HIV persists in a dormant state primarily in T cells expressing surface proteins known as immune checkpoint (IC) molecules. These surface molecules act as brakes that prevent an overly reactive immune response. In the setting of HIV, ICs might also help keep the virus in immune cells in a latent state.
One approach to eliminating latently infected cells in people living with HIV is to activate the latent virus, and thus induce the death of the infected cell. This led the authors to investigate whether blocking IC proteins might serve as just such a potent activator.

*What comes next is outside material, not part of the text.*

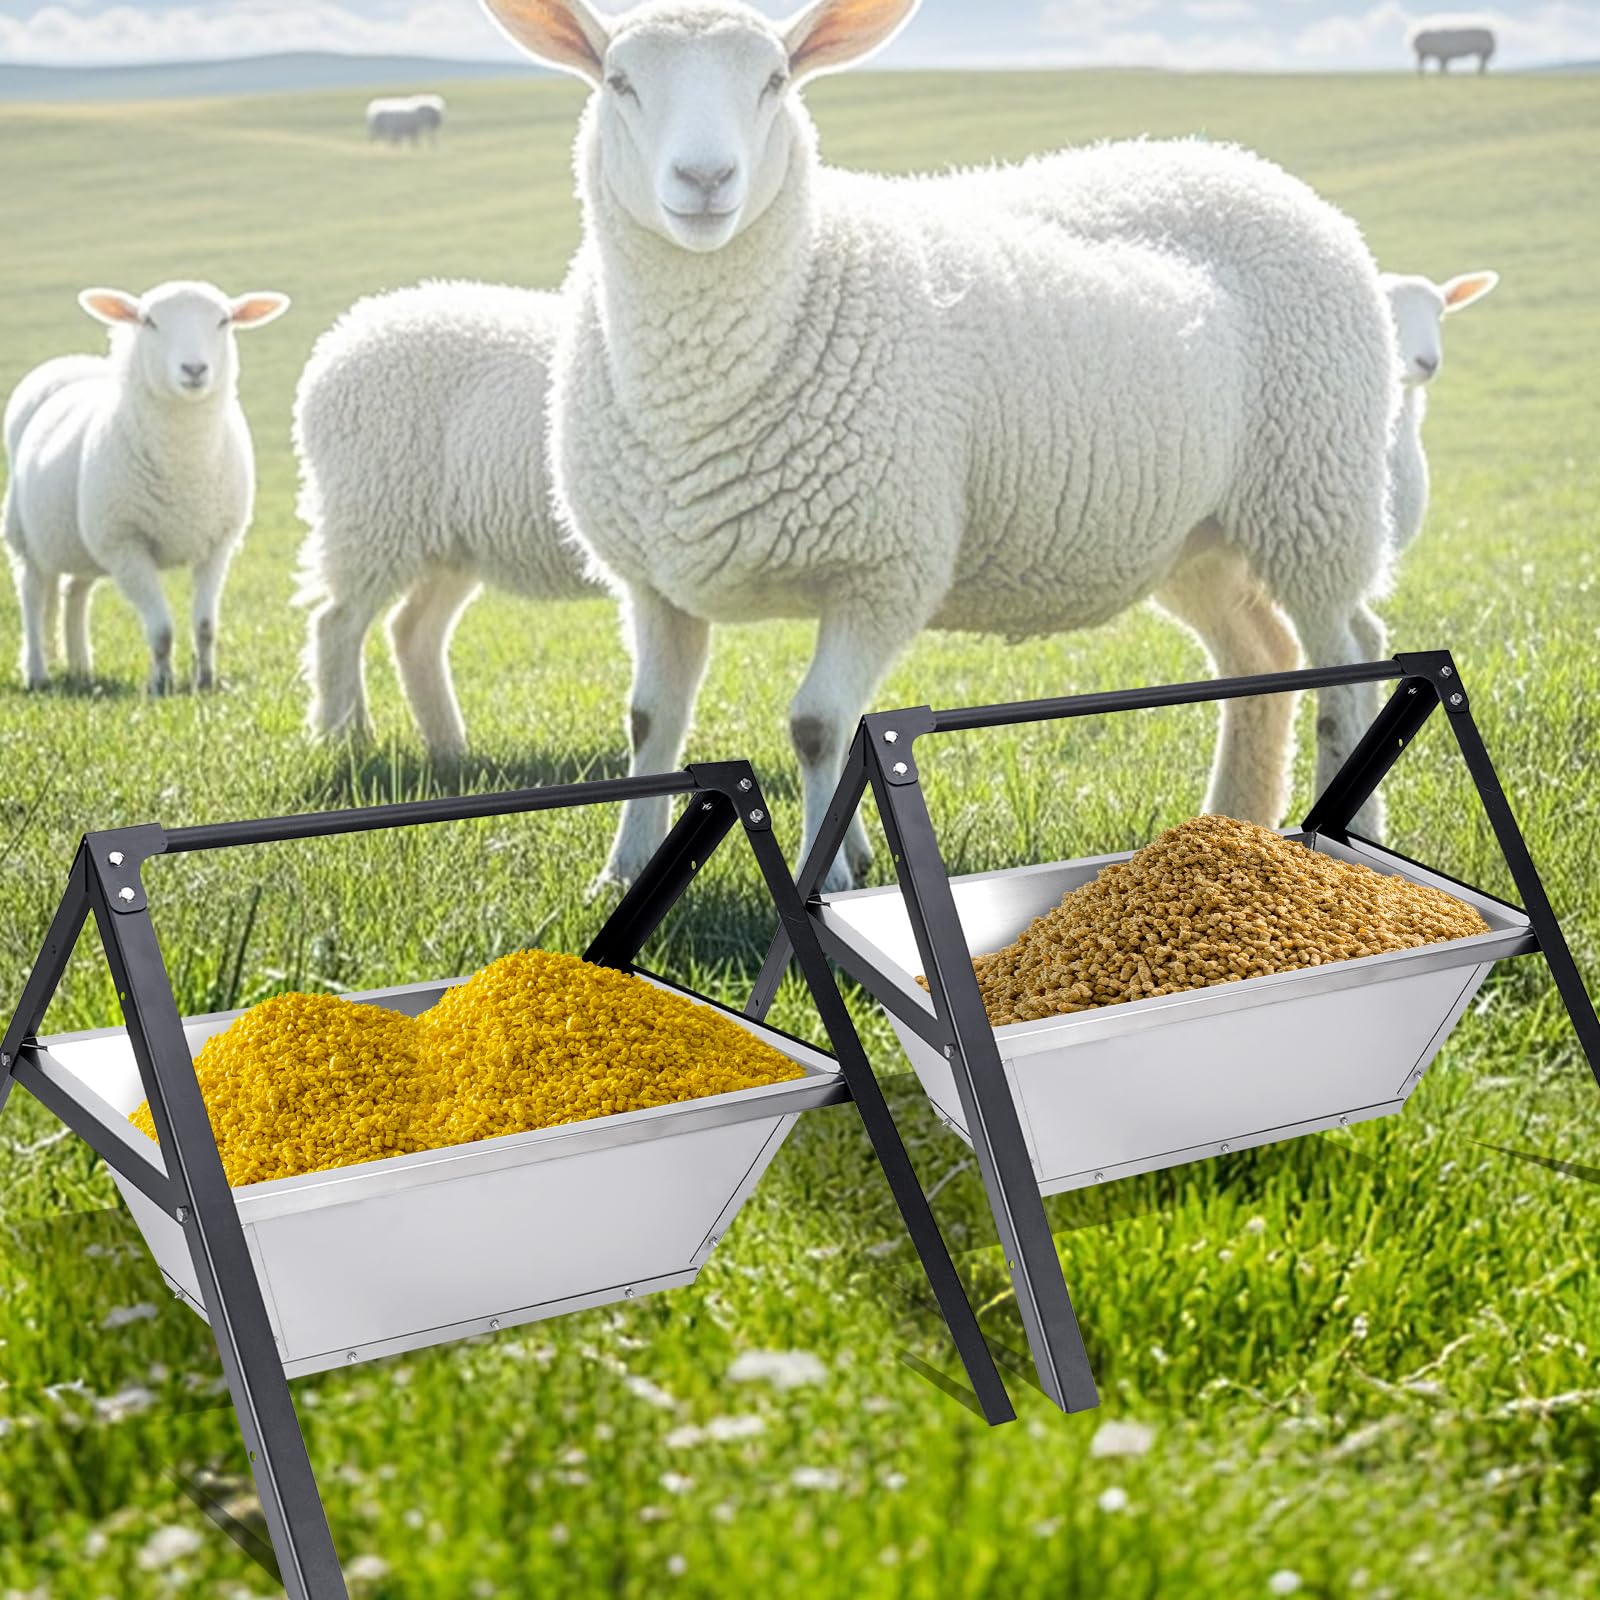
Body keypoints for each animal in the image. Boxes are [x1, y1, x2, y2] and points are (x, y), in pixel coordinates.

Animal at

Four prominent IC proteins were identified on T cells in a test-tube model for HIV latency: PD-1, TIM-3, LAG-3, and TIGIT. These same proteins had previously been identified on T cells taken directly from HIV-positive individuals on antiretroviral therapy.
When an artificial stimulus was used to promote T cell growth, antibodies to two T cell surface proteins—PD-1 and CTLA-4—reversed latency. In the absence of an artificial stimulus, a cocktail of antibodies to PD-1, CTLA-4, TIM-3, and TIGIT reversed latency. The potency of this mixture was as high as other previously used latency-reversing agents.
FDA-approved drugs that interact with PD-1 and CTLA-4 are currently used in the treatment of some types of cancer. Their availability could speed up the time to determine in clinical trials whether the combined IC blocking approach to latency reversal is effective.
According to the authors, immune checkpoint blockade is “an attractive option” to move into the clinic, as both a potential method of reversing the latent state of HIV and a strategy to boost T cell activity against HIV.
amfAR funds several researchers involved in this study.
Dr. Laurence is amfAR’s senior scientific consultant.